I have worked some years as a tree worker and attended many educational seminars on tree's root systems. I have been involved in root system excavations using a tool called an air spade. It is a tube shaped similarly to a jet engine that, using an air compressor, accelerates air to exit the tube's nozzle at faster than the speed of sound. When placed against the ground the air is forced into the spaces into the soil, causing the soil to explode (makes a huge mess). Soil is removed without harming any roots because roots (or rocks, pipes, etc) have no air spaces. Even the feeder roots (and white roots tips) will be undamaged.

The short answer to the question above, "do australian trees have tap roots?" is very few. While seedlings will develop a tap root, it usually dies or stops growing downward (becoming lateral instead) after just a few years. Doing a root crown excavation can reveal the type of root system a tree has.

Most roots are in the top few feet of the soil, forming a "root plate". These roots are called the lateral roots. Most trees have these roots. They serve the function of anchoring the tree and bringing in water and nutrients from the feeder roots. Feeder roots are tiny roots which extend upwards from the lateral roots towards the surface of the soil to get water, nutrients, and air.

Next are the heart roots.

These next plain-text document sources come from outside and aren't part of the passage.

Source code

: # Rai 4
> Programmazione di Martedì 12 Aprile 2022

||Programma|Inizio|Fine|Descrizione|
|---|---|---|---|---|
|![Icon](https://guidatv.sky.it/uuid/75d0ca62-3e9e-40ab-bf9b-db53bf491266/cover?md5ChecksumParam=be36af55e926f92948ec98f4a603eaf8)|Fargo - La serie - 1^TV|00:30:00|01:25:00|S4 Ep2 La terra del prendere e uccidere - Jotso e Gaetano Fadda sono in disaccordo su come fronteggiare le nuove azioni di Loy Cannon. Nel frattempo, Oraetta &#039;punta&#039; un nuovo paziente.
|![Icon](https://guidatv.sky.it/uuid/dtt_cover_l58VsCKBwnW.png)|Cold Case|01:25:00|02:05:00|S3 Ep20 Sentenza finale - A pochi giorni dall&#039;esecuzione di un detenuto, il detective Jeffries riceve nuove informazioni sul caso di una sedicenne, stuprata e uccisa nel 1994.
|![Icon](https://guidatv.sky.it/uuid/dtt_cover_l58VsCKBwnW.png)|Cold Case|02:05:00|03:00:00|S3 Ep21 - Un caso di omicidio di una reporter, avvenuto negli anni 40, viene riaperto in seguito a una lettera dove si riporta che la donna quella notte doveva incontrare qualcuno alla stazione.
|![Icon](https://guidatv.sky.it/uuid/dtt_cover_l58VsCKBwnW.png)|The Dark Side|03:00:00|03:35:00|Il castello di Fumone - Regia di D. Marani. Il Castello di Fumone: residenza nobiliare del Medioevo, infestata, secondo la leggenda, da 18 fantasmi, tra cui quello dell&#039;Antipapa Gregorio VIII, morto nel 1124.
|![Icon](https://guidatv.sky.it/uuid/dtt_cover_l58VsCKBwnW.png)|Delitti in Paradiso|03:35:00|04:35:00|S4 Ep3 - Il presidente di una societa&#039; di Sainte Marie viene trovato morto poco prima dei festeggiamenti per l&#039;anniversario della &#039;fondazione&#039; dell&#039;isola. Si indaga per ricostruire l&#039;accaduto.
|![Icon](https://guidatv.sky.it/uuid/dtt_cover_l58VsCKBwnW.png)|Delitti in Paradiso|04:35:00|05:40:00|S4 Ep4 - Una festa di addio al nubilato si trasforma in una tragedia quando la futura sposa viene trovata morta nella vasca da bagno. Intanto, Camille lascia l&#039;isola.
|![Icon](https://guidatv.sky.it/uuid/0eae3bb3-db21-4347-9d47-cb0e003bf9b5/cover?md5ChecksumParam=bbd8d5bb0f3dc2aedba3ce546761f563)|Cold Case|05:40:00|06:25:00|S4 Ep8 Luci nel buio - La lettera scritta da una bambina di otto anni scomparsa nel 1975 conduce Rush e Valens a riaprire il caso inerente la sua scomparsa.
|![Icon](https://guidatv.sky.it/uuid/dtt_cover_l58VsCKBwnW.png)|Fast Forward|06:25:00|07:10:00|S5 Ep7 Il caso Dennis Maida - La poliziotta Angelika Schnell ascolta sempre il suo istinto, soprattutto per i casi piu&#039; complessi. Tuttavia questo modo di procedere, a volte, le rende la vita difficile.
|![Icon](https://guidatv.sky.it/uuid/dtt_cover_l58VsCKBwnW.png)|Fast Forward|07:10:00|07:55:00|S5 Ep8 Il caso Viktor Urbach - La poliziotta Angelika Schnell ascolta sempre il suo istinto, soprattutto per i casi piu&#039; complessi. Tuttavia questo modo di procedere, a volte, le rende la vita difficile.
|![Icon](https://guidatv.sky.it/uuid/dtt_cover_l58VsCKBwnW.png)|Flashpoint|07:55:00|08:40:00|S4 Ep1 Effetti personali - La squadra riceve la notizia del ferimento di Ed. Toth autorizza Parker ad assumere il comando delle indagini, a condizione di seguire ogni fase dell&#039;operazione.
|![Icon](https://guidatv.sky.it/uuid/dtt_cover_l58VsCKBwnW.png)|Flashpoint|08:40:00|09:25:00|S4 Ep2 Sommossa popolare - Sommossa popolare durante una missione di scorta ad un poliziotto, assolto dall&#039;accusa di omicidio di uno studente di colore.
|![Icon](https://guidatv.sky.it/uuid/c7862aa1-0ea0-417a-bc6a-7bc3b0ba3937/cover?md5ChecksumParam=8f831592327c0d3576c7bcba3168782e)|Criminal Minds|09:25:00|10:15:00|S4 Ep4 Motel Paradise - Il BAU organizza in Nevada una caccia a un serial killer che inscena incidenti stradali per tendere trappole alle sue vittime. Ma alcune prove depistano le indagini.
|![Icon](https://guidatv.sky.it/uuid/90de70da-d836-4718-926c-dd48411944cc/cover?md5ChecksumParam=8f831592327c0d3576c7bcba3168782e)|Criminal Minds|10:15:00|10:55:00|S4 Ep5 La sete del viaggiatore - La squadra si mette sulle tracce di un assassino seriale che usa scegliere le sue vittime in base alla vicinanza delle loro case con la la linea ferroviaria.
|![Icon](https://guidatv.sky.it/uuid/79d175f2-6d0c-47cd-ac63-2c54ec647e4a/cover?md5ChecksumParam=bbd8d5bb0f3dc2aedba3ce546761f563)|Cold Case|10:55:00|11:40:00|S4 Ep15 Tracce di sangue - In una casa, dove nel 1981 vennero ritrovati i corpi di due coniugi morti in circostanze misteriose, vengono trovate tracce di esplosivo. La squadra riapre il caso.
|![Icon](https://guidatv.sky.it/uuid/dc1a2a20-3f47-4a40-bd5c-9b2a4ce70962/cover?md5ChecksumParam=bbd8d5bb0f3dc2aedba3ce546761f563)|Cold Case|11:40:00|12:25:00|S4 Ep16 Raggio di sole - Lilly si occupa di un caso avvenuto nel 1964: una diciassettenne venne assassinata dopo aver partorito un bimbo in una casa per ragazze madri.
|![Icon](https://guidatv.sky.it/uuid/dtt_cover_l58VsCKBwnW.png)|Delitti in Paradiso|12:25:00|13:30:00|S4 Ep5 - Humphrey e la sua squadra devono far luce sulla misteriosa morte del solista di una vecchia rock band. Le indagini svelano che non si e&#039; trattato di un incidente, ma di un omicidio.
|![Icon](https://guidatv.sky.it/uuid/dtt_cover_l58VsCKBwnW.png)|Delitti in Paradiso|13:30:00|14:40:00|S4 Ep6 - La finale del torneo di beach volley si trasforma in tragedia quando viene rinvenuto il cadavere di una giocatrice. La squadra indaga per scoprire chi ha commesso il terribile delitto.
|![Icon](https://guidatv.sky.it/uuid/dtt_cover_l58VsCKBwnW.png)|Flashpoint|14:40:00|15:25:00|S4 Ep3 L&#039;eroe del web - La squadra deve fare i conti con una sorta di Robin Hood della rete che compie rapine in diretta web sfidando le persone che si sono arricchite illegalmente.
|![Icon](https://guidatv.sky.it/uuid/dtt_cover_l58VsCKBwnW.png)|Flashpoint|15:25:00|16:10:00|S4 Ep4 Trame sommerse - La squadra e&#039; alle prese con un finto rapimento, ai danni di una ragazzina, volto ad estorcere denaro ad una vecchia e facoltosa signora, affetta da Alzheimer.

Only about 25% of trees have heart roots. Some types of trees will more often have them, but even then not all trees, even of the same species and in the same copse of trees, will have heart roots. These roots extend downward at a 45 degree angle from the tree. They anchor the tree and bring in water from deep in the soil.

Only 5% of trees do have tap roots. Tap roots can extend 100+ feet below the ground. They can provide vital water in times of drought. Very drought tolerant trees (like our Live Oak trees in California) are more likely to have them, but even still, like heart roots, not every tree will have one (actually, most still don't).

Trees can have all 3 types of roots, or just 2, or 1.

One additional thing: Root crown excavations can be used to fix a lot of problems a tree may be having. The number one reason I have seen trees fall over in a storm is girdling roots. A lot of homes, and sometimes people, are lost for this reason. A girdling root is a large root that wraps around the root crown of the tree, choking it. It sometimes can be seen above ground as a flat spot on one side of the tree. Trees that come from the nursery are especially prone to this as the pot causes the roots to wrap around, though it is often still found in trees grown from seedling too. The solution: prune the girdling root out.

Hope this clarifies things a little. I too was surprised by how different a tree's root system is compared with other types of plants. Oh, and I am talking about dicot trees, palms are another animal altogether.